The study has revealed early indicators of switch points both towards and away from sustainability. For example, the study reveals more stable limit cycles for values and less stable limit cycles for institutions. Hence, institutional interventions, rather than value sensitizations, may be more critical interventions for SFM in Kilimanjaro. The results also indicate desirability of increased forest actors’ engagement through participatory and collaborative approaches—vis-à-vis the conventional top-down government bureaucratic interventions—as desirable switch points towards SFM. Additionally, the weights accorded to different values or institutional attributes by stakeholders can serve as early signals of the (positive and negative) distributional changes resulting from forest policies and management interventions currently in place related to these values and institutions. The observed complex interactions of forest actors (stakeholders and advocacy coalitions) and their heterogeneous and dynamic values and interests signify the need for reasoned and weighted evaluation of multiple values and interests in choosing our criterion and goals of sustainability. The results also imply that this can hardly be done through the representative behavior of the Homo economicus, and as a matter of intra and inter-generational justice and analytical realism, the evaluation should involve heterogeneous forest actors with stake in SFM system in question.

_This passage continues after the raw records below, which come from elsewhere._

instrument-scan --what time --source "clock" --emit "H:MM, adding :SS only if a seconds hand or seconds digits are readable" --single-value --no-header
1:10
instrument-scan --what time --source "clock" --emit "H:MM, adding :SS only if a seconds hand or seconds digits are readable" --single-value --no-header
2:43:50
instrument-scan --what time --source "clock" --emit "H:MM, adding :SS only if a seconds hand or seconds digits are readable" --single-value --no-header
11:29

Our analysis has also demonstrated that complexity theory can deal with foundational limitations of neo-classical economics including Faustmann economics of land rent theory. Hence, in contrast to the more restrictive neo-classical economics, forest economists may find complexity theory to be a useful tool in the analysis of SFM alongside the so called ‘heterodox economics’ which have recognized complexity, multiplicity, dynamism and inter-relatedness of the real world. Forest economists have a challenge to continue to develop tools more suited for dealing with this complexity. Given advances in natural sciences such as physics and meteorology, and recent adoption of complexity models in management sciences, forest economists can learn and adapt conceptual models and analytical tools from these fields.

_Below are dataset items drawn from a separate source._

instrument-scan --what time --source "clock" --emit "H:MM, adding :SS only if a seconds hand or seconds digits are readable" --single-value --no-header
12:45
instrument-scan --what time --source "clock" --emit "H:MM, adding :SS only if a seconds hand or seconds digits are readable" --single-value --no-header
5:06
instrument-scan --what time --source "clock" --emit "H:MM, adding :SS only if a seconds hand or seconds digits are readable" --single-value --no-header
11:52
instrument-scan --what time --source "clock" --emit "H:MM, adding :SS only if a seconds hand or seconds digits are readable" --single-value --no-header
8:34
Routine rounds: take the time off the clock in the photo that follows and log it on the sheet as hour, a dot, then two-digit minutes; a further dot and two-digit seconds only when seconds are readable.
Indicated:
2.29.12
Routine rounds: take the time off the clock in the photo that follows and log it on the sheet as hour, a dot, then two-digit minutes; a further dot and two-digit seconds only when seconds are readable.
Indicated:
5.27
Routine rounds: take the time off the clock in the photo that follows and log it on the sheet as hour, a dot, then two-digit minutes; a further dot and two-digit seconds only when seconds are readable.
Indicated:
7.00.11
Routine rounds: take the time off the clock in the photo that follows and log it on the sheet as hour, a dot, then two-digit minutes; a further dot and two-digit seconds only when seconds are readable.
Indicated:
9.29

We believe our contribution in this regard is, but, a little step in the right direction towards a development of a more comprehensive complexity theory in SFM. We, nonetheless, acknowledge limitations endangered by the lack of time series data in this study. This has limited us to spatial limit cycles, and constrained us from analyzing temporal limit cycles of stakeholder behavior. Also for the same reason our analysis has been limited to geometric (iconographic) depiction of actor-system dynamics.

Finally, complexity based analysis can provide information more suited to economic and policy interventions in SFM because of the following reasons. First, in addition to quantitative results, it is capable of linking them with a descriptive profile of human systems and ecological systems including their parts and interactions. Second, it is holistic, comprehensive and trans-disciplinary. Third, it is based on actual preferences of real human beings rather than on the assumed preferences of an imaginary super-rational representative agent. Fourth, it describes system dynamics and associated stability and feedback. Fifth, it describes social significance of diverse ecosystem and social values and their interrelations instead of using an arbitrarily single dimension market value. Sixth, it can look at different levels/scales of system structure and processes, and facilitates a flexible analytical and planning process. Seventh, it can implicitly incorporate ethics of quality of life, well-being, and ecosystem integrity. Eighth, it can specify required systemic limits to behaviors.